In the records below, find the line containing "text_box [855, 290, 1460, 1107]" and the line containing "Rendered at 2001 by 1125 pixels.". Give again exactly those lines and every line between them, omitting the pictures.

━━━ Provided material ━━━

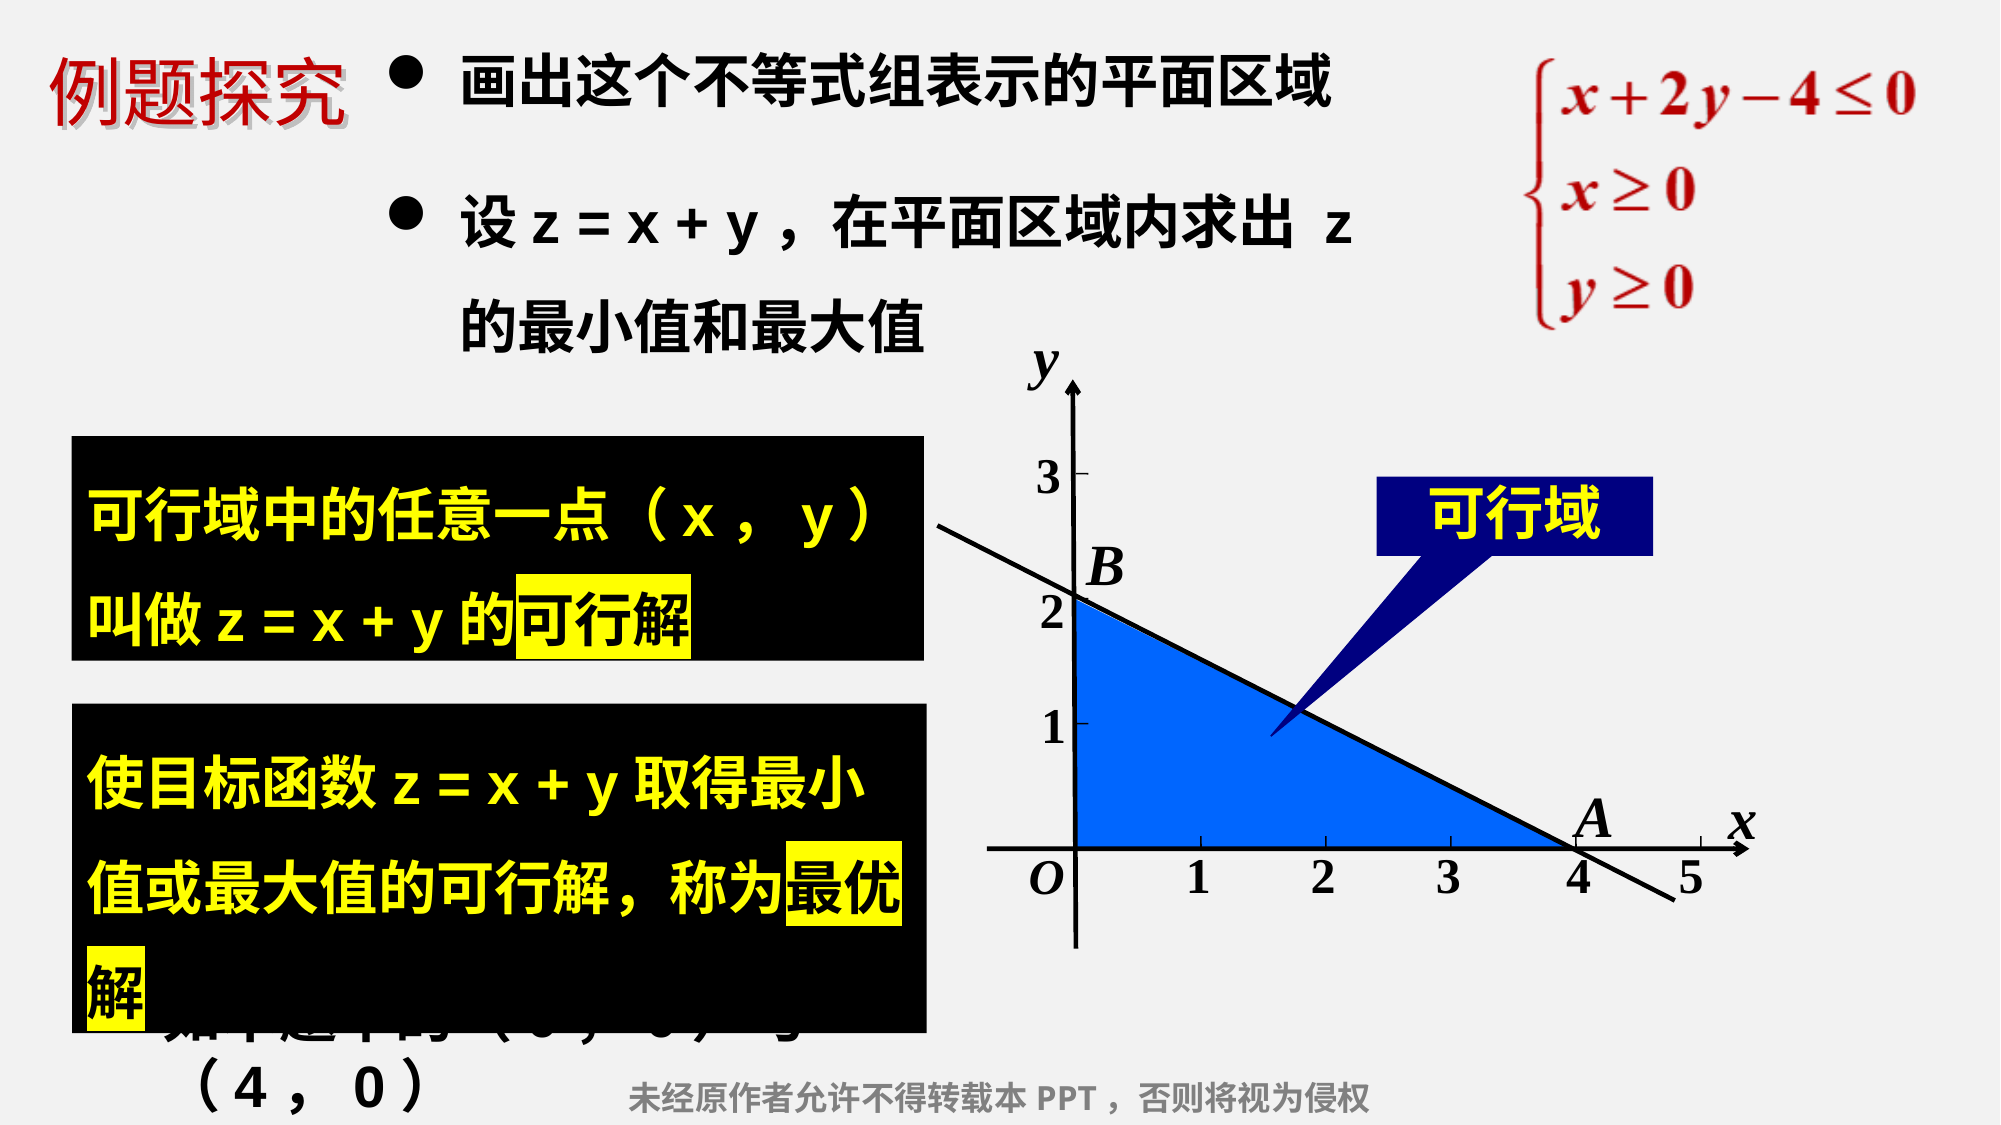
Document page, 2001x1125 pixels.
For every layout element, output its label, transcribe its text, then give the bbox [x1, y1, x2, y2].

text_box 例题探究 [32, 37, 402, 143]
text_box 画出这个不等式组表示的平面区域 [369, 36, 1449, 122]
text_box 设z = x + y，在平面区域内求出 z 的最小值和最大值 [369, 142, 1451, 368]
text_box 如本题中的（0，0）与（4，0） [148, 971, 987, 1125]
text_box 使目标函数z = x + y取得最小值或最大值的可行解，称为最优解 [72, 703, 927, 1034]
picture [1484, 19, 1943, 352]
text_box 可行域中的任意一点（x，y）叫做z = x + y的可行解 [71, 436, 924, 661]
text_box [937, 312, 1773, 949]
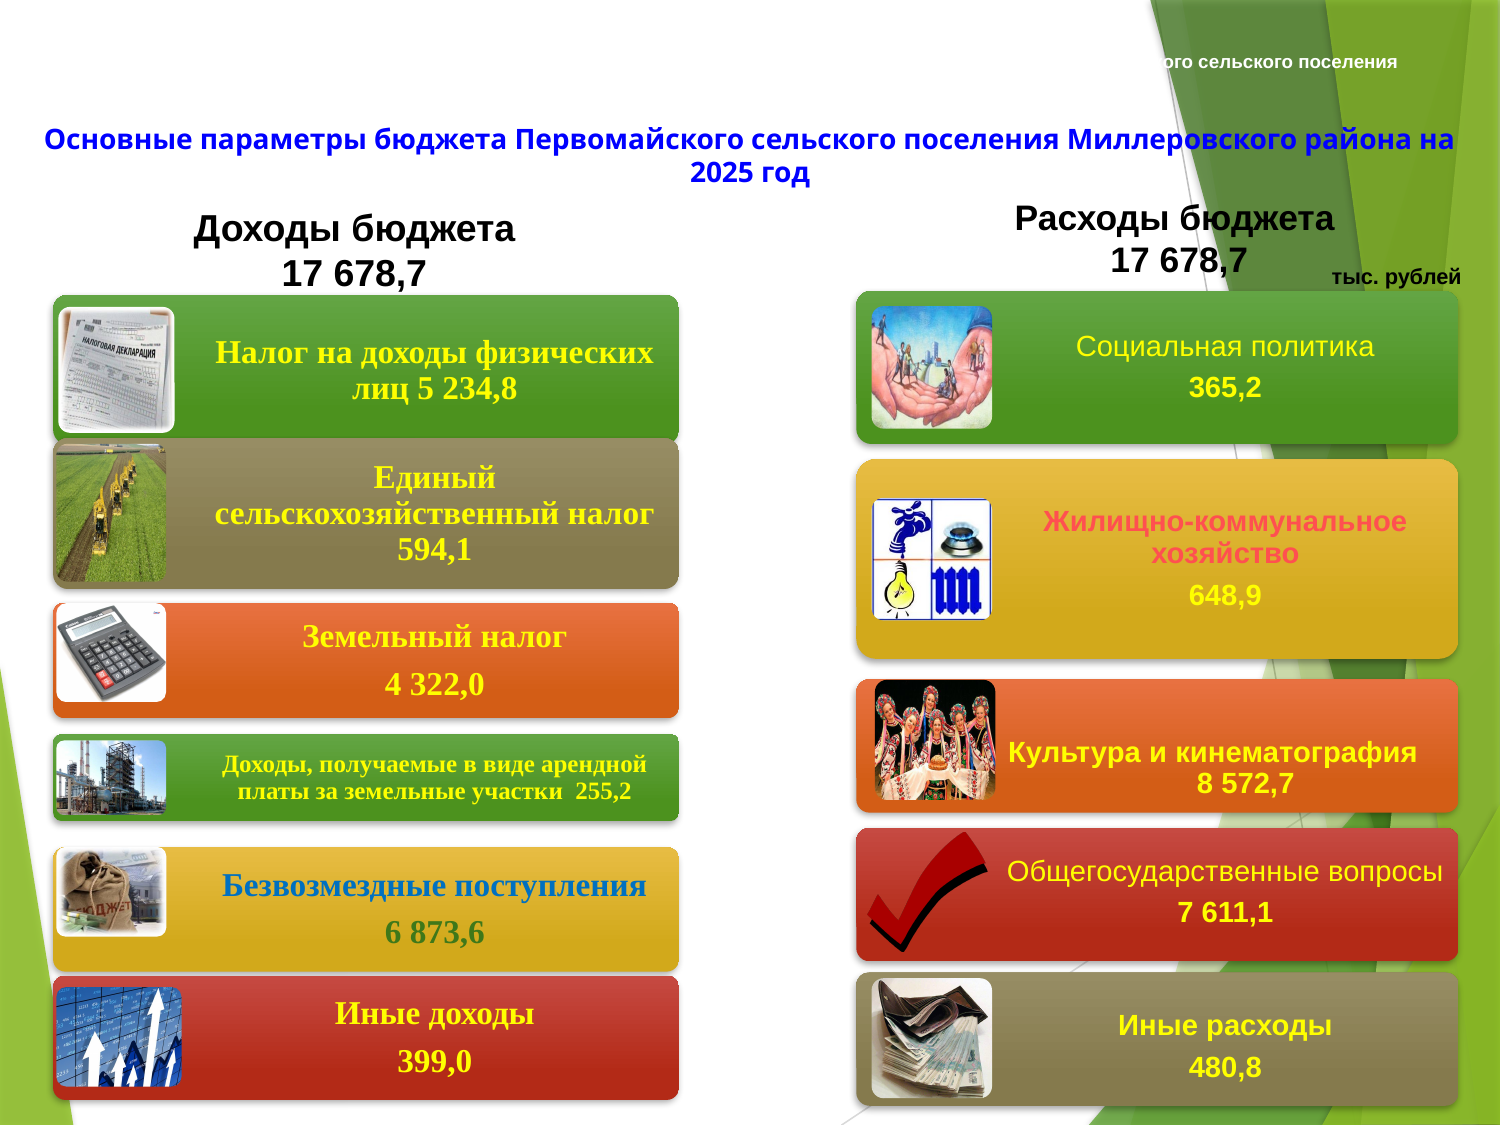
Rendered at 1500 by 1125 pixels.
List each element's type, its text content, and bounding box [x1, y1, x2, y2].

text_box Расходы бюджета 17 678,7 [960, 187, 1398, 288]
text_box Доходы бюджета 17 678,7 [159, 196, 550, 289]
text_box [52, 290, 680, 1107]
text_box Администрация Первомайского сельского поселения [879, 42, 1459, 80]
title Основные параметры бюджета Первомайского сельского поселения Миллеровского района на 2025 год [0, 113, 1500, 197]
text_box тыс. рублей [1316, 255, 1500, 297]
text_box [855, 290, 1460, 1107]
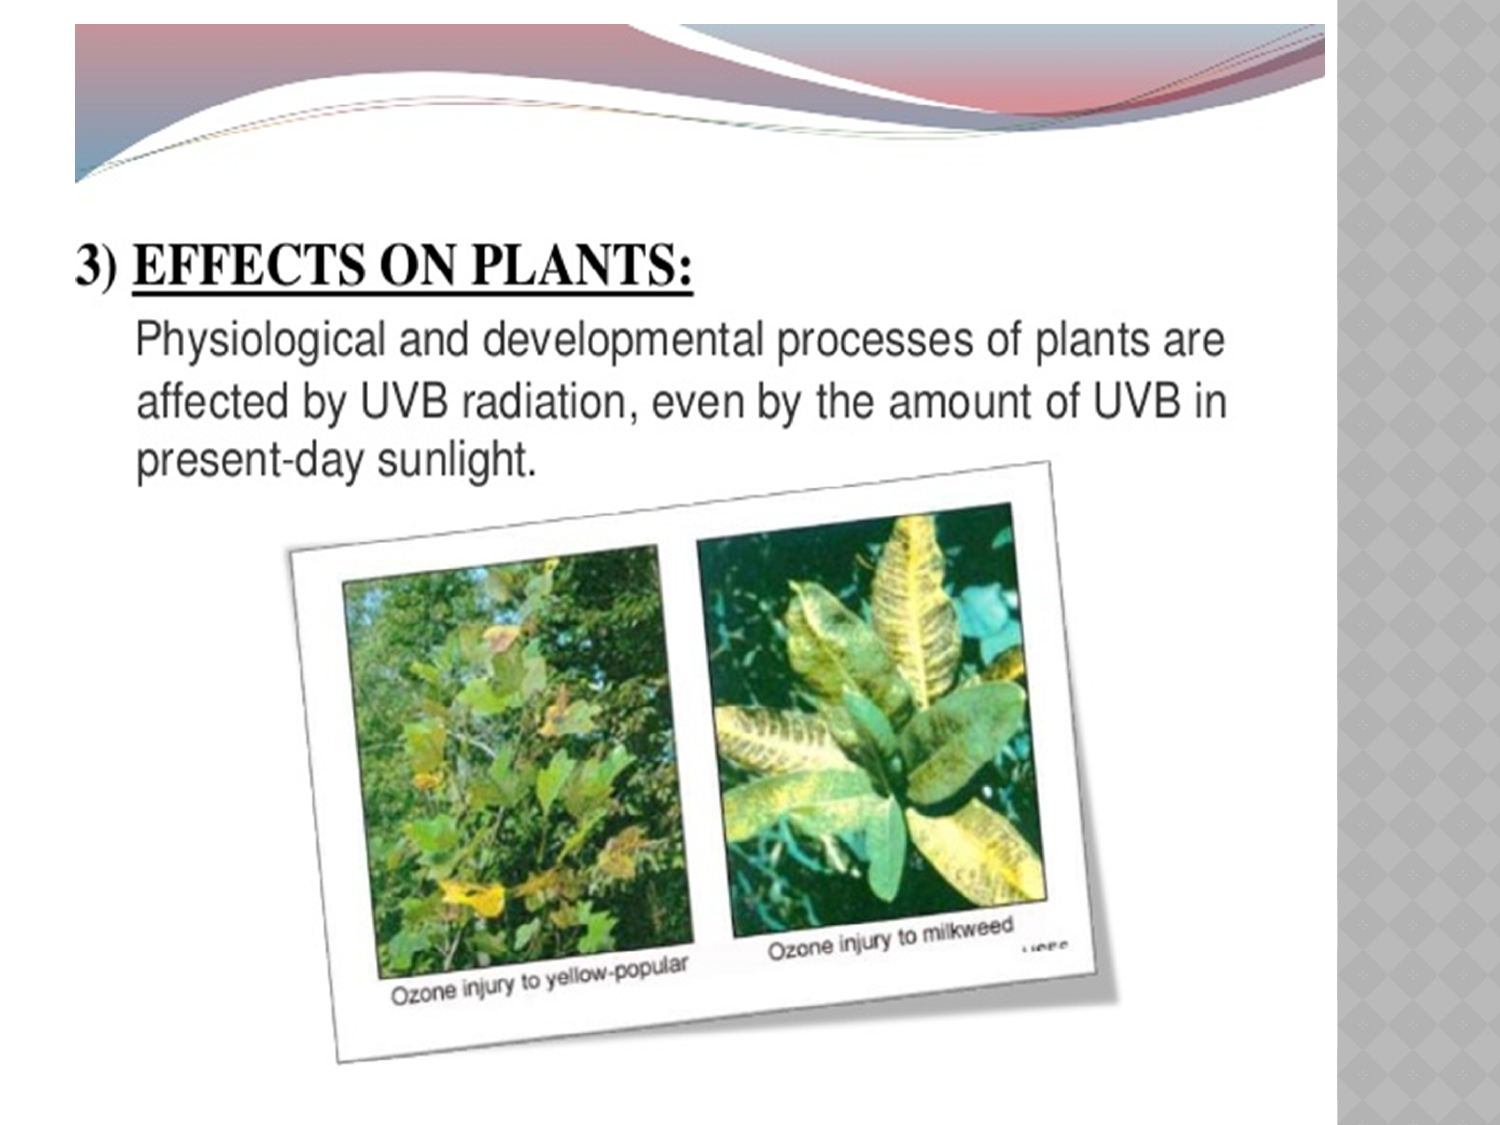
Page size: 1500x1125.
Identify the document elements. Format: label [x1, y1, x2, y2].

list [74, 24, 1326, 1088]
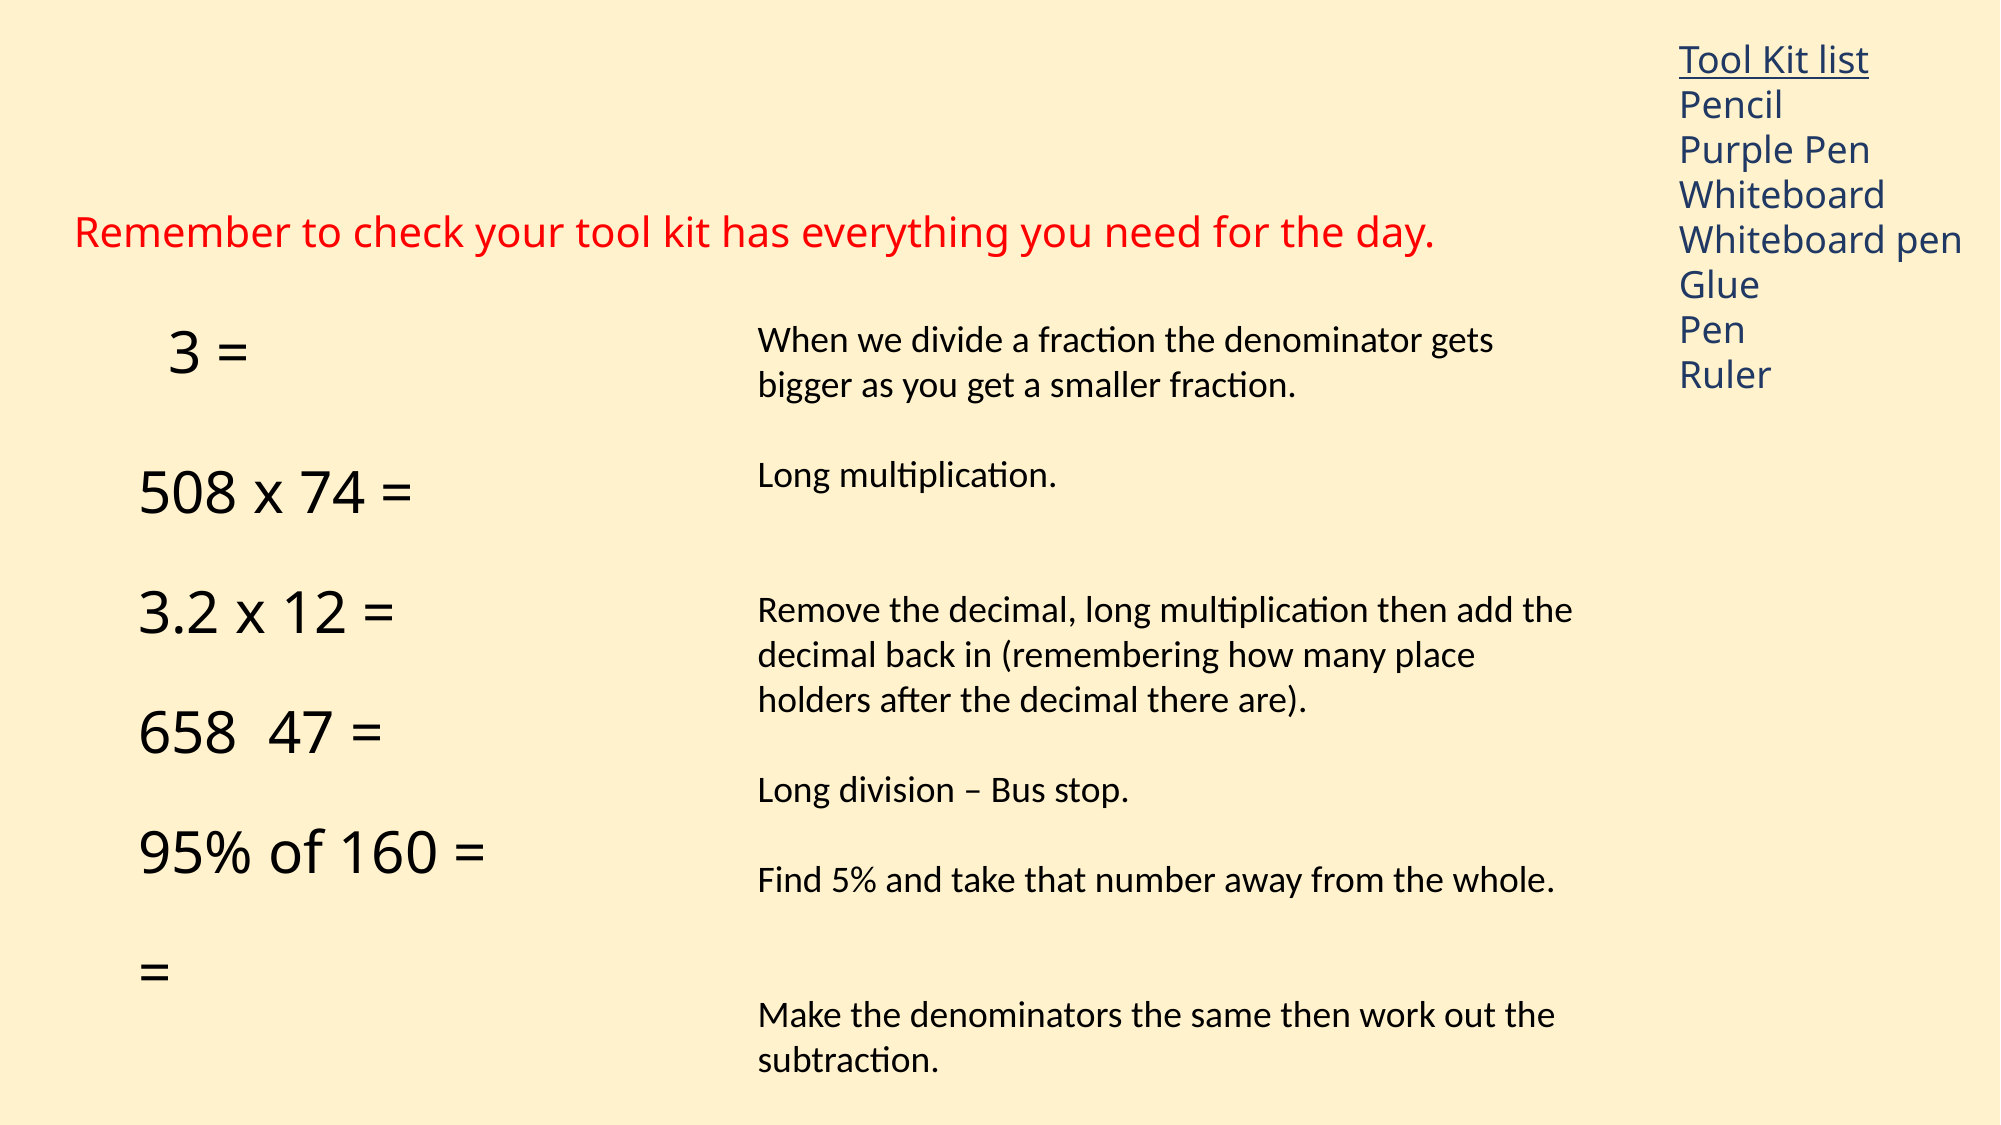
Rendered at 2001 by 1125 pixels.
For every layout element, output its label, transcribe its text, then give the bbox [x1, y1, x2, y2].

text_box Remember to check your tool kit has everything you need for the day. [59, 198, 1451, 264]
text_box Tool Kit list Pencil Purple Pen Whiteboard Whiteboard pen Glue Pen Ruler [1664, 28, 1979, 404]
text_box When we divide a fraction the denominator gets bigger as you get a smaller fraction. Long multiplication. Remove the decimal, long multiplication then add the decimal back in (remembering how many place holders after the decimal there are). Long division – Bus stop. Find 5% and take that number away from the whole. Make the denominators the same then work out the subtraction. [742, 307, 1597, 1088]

━━━

- [Output of the exercise]:
text_box [855, 290, 1460, 1107]
Page size: 1500x1125.
Identify the document elements. Format: label [x1, y1, x2, y2].

list [74, 24, 1326, 1088]
Rendered at 2001 by 1125 pixels.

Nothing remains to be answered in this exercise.